I've talked to devs who added PHP headers and fake server name headers to their servers. A fake /wp-login/ also seems to greatly confuse the automated scanners, especially if you slowloris them.

This won't stop any kind of targeted attack, but it may confuse the low-effort automated scripts enough to send the wrong types of payloads. It can also make for an easy source of blacklisted botnet IPs. This stuff takes maybe five minutes to set up and it weeds out a lot of the automated crap.


> A fake /wp-login/ also seems to greatly confuse the automated scanners, especially if you slowloris them.

You're just wasting a bit of your own resources for no gain here. If you want to "do something about it", throw that IP onto temporary blacklist (temporary because those IPs will inevitably rotate and might be actual dynamic ISP IPs that can be given to different user next time)

> This won't stop any kind of targeted attack, but it may confuse the low-effort automated scripts enough to send the wrong types of payloads.

How does that help ?


Slowing down automated scripts barely takes any resources. Slowing them down would prevent their batch enumeration, spreading out the load of their attacks. It's not much, but it's probably taking fewer resources than ignoring them.

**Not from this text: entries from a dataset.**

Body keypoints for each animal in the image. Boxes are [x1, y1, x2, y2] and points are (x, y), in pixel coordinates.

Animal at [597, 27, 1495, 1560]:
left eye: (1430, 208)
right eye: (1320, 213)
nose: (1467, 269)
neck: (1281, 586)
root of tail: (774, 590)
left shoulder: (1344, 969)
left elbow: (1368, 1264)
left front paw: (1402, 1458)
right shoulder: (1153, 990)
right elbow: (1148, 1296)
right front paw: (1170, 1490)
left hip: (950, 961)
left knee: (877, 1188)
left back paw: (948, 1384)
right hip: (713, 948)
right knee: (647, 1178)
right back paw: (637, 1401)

If you trap them in the wp-login stage, they probably won't get to the next part of their automated attack that you may actually be vulnerable to. Plus, with a bit of luck, criminals will ignore your server after finding out their bots keep getting stuck when they attack you.

If there's some kind of vulnerability in your software, you'd probably want to try to get bots to submit payloads for another type of software that won't do anything. An Apache 0day won't affect a Caddy server, and many PoCs will check if the target is vulnerable before attacking. Theoretically the attackers could patch that out, but many of them are too lazy to do that.


Imagine an automated scanner and attack tool. First it fingerprints your server, then it attacks with only payloads it thinks may work. If you trick it into thinking you run WordPress, for example, then it will attack you with WordPress payloads that won't affect you, even if it happens to know one that does.

Attackers have limited resources, so slowing them down with slowloris, or tricking them to use the wrong attacks provides protection. Dedicated attackers may notice the WordPress trick or may just run every payload against you, but automated scanners that are trying to be efficient will not. Hopefully a WAF can detect that much more noisy attack and deny-list their IP address(es), and other more traditional defences kick in.